LONDRES: Flambée de l'énergie et des taux d'intérêt, moral des consommateurs et des entreprises en berne, défiance des marchés: le nouveau premier ministre Rishi Sunak hérite d'une économie britannique à genoux et à l'image très détériorée auprès des investisseurs.
L'ex-chancelier de l'Echiquier de Boris Johnson, qui a auparavant dirigé le Trésor britannique, travaillé pour des fonds d'investissement ou chez Goldman Sachs, est issu du monde des affaires qu'il va devoir s'atteler à rassurer.
Pour Danni Hewson, analyste de AJ Bell, il "a les marchés de son côté" car ils "espèrent qu'il va stabiliser l'économie et la situation politique".
Et de fait dès l'annonce que Boris Johnson abandonnait ses velléités de revenir à Downing Street, et que Rishi Sunak était désormais grand favori, la City a poussé un soupir de soulagement.

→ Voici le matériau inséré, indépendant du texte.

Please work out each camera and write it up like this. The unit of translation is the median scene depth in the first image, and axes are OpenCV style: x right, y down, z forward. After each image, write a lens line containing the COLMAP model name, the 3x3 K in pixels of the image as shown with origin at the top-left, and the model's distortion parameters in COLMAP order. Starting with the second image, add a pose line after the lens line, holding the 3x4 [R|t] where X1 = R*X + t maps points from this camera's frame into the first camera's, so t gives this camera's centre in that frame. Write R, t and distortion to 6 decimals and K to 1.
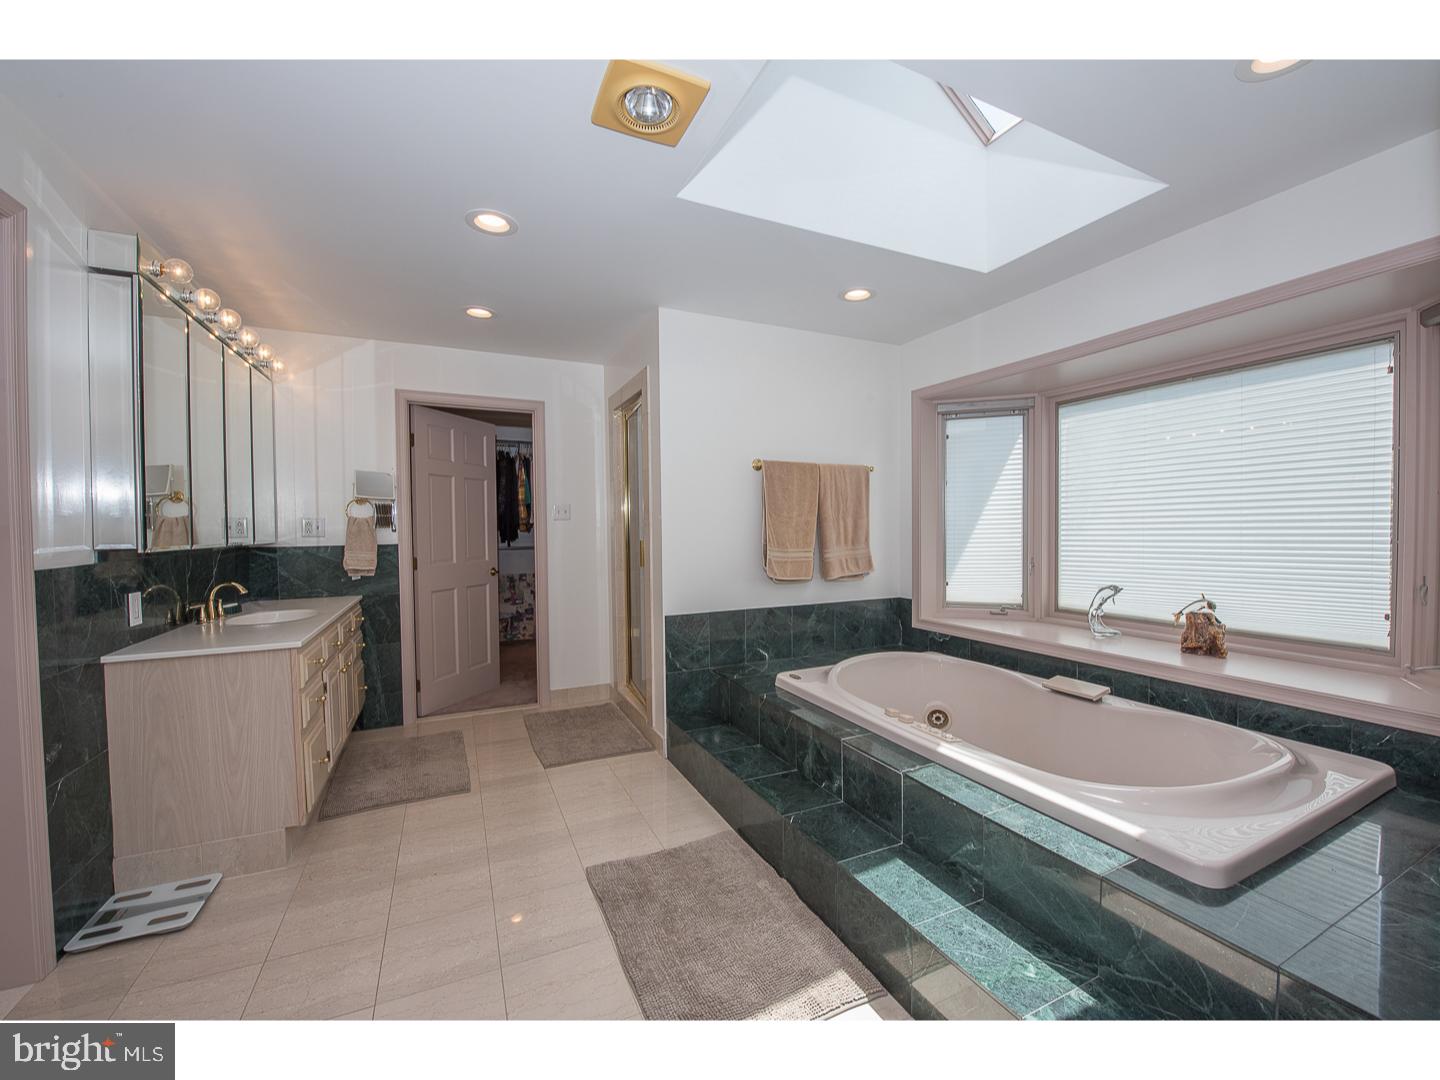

Les taux d'emprunt de la dette britannique se détendaient, celui à 30 ans baissaient lundi à 3,886% contre 4,06% vendredi, même s'il reste largement plus élevé que fin 2021 quand il cotait autour de 1%.
La livre sterling était stable à 1,1301 dollar vers 13H00 GMT.
Mais "la tâche s'annonce dantesque", pour Susannah Streeter, analyste de Hargreaves Lansdown.
Depuis des mois, le pays enchaîne les épreuves. La pandémie, l'impact du Brexit devenu effectif en janvier 2021, la guerre en Ukraine, la flambée des coûts de l'énergie et de l'alimentation, et son corollaire la montée de la pauvreté avec des millions de Britanniques étranglés par les factures.
A cela s'est ajouté le chaos politique, entre les scandales du gouvernement de Boris Johnson et la tempête sur les marchés entraînée par le bref passage de Liz Truss à Downing Street et le "mini-budget" de son encore chancelier de l'Echiquier Kwasi Kwarteng.
Ces mesures d'une ampleur colossale alliant baisses d'impôts et aides aux factures énergétiques, non chiffrées et qui devaient être financée par emprunt sur les marchés, ont fait fuir les investisseurs.
La livre a plongé à son plus bas historique, les taux d'emprunt sur la dette du Royaume-Uni se sont envolés au plus haut en 20 ans à une vitesse qui faisait craindre une spirale baissière et a forcé la Banque d'Angleterre à intervenir pour éviter une crise financière.
Prédiction exacte
Exactement ce qu'avait prédit Rishi Sunak dans sa campagne perdue contre Liz Truss pour remplacer Boris Johnson à Downing Street, quand lui prônait l'exact opposé: un retour à l'orthodoxie budgétaire.
Quelques jours avant la débâcle de son gouvernement, Liz Truss avait tenté de sauver les meubles en limogeant Kwasi Kwarteng, remplacé par Jeremy Hunt.
Ce dernier a aussitôt sabré la quasi totalité des baisses d'impôts, largement amenuisé les aides énergétiques, et annoncé que des "décisions difficiles sont à venir".
Il travaille à un plan budgétaire de moyen terme pour le 31 octobre, qui devrait annoncer de douloureuses coupes dans la dépense publique et de possibles hausses d'impôts.
Ces dernières pourraient notamment viser les secteurs énergétique et bancaire, qui ont largement profité de la flambée des cours de l'énergie et des taux d'intérêt, dans la foulée de l'invasion de l'Ukraine par la Russie.
Reste à savoir si Jeremy Hunt sera maintenu aux Finances, mais le spectre du retour de l'austérité plane à présent sur le Royaume-Uni, une pilule qui pourrait être amère à faire avaler de la part du richissime Rishi Sunak, dont l'épouse est héritière d'une des plus grandes fortunes indiennes.
En attendant, les voyants économiques sont déjà au rouge: l'inflation à 10% est la plus élevée du G7 et au sommet depuis 40 ans.
Le PIB a reculé en août et l'indicateur PMI avancé montre en octobre une plus ample détérioration, les analystes estimant que le pays se dirige vers la récession.
Les ventes au détail ont chuté en août, montrant que l'inflation commence à rogner le porte-monnaie des consommateurs.
Il n'y a guère que le taux de chômage qui reste au plus bas depuis 50 ans, mais c'est largement dû à un manque de travailleurs et une sortie de demandeurs d'emploi du marché du travail.